### Work task 1
Which kinds of aromatics does the benzothiepine passage below say were well tolerated?
### Work task 2
In the benzothiepine passage below, what temperature did the p-NO2 substituted sulfonium ylide 1 c require to reach full conversion?

### Document extract
Whilst minute amounts (5 %) of the furan product could be detected in initial setups, the addition of silver triflate and employment of a binary solvent system (isopropanol/water 4:1 v/v) suppressed it entirely and was optimal for the dihydrobenzo[b]thiepine formation (see SI for details). Hence, 2 a (along with its isomer 2 a’) was isolated in 77 % yield.36

To investigate the scope of our reaction, we first screened variations in the northern 1,3‐dicarbonyl substituent. We found that electron‐neutral, ‐rich, and ‐poor aromatics were all well tolerated (Figure 1, 2 a–c). Interestingly, the p‐NO2 substituted sulfonium ylide 1 c required higher temperature (50 °C) than the rest of the substrates to reach full conversion. This might be ascribed to the decreased nucleophilicity of the ylidic carbon, due to better delocalization of its formal negative charge. Moreover, the aliphatic β‐keto esters 1 d and 1 e delivered the benzothiepine in satisfying yields, too.

(Joint position lists)
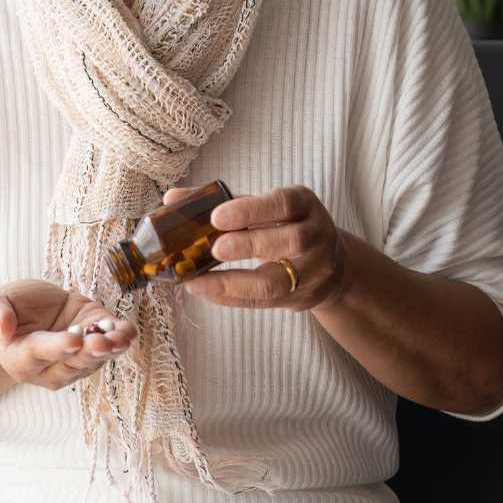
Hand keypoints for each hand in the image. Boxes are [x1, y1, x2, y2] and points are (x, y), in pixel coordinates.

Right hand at [0, 279, 137, 390]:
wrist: (28, 311)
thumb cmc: (6, 310)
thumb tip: (2, 326)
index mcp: (20, 359)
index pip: (39, 354)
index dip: (57, 347)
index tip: (74, 340)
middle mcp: (50, 367)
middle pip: (71, 364)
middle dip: (89, 353)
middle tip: (101, 342)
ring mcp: (75, 359)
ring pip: (94, 359)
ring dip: (111, 348)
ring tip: (121, 337)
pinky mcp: (94, 344)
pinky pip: (110, 347)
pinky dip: (122, 339)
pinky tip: (129, 331)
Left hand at [167, 183, 348, 311]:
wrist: (331, 265)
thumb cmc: (284, 227)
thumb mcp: (265, 207)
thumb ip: (222, 201)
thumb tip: (172, 199)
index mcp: (304, 205)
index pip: (283, 204)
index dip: (251, 210)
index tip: (217, 216)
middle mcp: (316, 236)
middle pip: (288, 241)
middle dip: (248, 245)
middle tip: (214, 248)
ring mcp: (313, 272)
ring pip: (276, 281)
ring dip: (233, 282)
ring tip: (198, 280)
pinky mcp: (300, 298)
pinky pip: (263, 302)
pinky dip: (230, 297)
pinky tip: (205, 291)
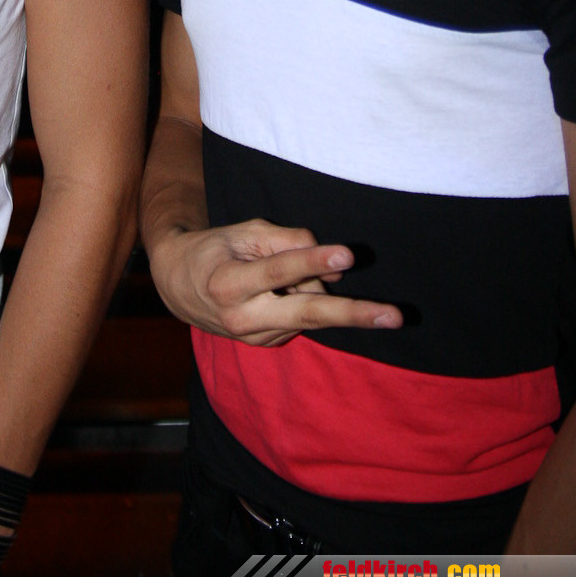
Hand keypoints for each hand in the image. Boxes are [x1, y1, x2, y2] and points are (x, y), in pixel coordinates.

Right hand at [148, 218, 402, 345]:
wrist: (178, 287)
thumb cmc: (215, 249)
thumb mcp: (243, 232)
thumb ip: (288, 242)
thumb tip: (337, 266)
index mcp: (228, 285)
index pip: (279, 271)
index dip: (314, 260)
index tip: (348, 254)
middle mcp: (243, 320)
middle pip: (309, 314)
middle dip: (355, 314)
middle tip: (396, 316)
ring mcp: (257, 338)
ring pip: (310, 311)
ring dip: (318, 288)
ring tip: (295, 266)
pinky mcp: (269, 344)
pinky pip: (302, 317)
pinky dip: (305, 296)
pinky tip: (284, 287)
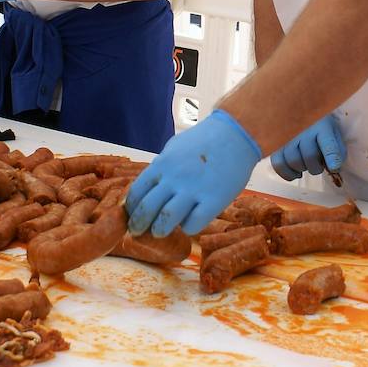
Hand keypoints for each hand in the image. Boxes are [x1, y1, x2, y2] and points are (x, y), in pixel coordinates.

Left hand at [125, 110, 263, 237]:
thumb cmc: (204, 140)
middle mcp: (174, 178)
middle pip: (147, 210)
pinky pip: (192, 224)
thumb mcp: (174, 148)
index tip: (132, 216)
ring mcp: (193, 190)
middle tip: (139, 232)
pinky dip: (187, 228)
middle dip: (139, 225)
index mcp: (161, 164)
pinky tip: (189, 223)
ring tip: (161, 231)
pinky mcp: (213, 201)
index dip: (131, 209)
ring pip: (166, 221)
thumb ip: (160, 167)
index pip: (136, 193)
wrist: (236, 134)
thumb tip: (148, 187)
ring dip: (159, 230)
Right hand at [270, 114, 344, 180]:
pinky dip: (288, 173)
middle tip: (318, 165)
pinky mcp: (276, 144)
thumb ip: (337, 151)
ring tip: (306, 165)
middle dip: (316, 167)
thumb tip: (333, 168)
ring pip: (293, 161)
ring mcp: (288, 135)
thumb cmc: (320, 129)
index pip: (327, 142)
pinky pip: (278, 164)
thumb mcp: (334, 135)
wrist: (300, 113)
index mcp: (322, 126)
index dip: (331, 156)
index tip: (334, 167)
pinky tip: (295, 173)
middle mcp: (304, 129)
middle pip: (309, 156)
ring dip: (302, 169)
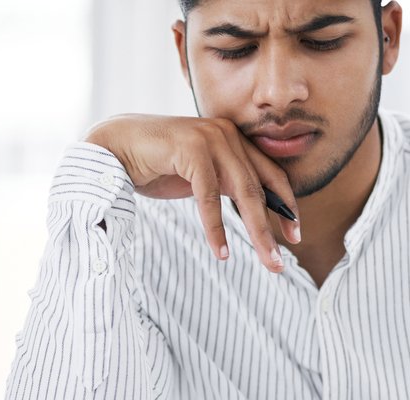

### Reply 1
Electron-neutral, electron-rich, and electron-poor aromatics.

### Reply 2
50 °C